**Task to carry out**
Copy the records word for word, starting at the line that contains "Which category has" and stopping after the line that contains "Total Docs. (3years)".

**Records to process**
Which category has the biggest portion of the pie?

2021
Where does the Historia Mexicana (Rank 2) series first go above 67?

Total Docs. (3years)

---

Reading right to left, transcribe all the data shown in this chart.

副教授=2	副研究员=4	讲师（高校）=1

---

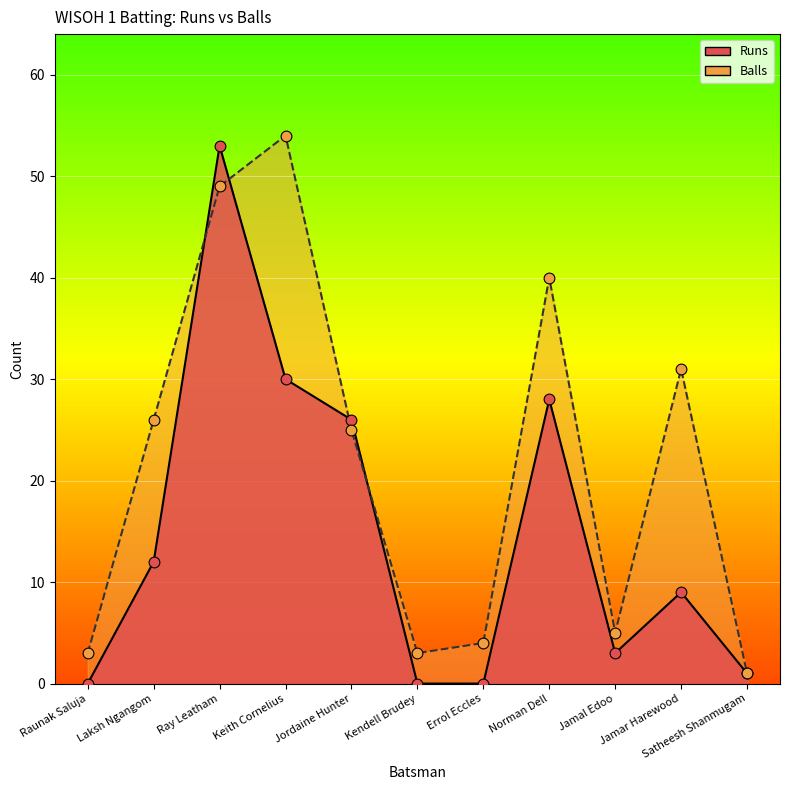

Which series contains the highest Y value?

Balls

**Answer box**
Which category has the biggest portion of the pie?

2021
Where does the Historia Mexicana (Rank 2) series first go above 67?

Total Docs. (3years)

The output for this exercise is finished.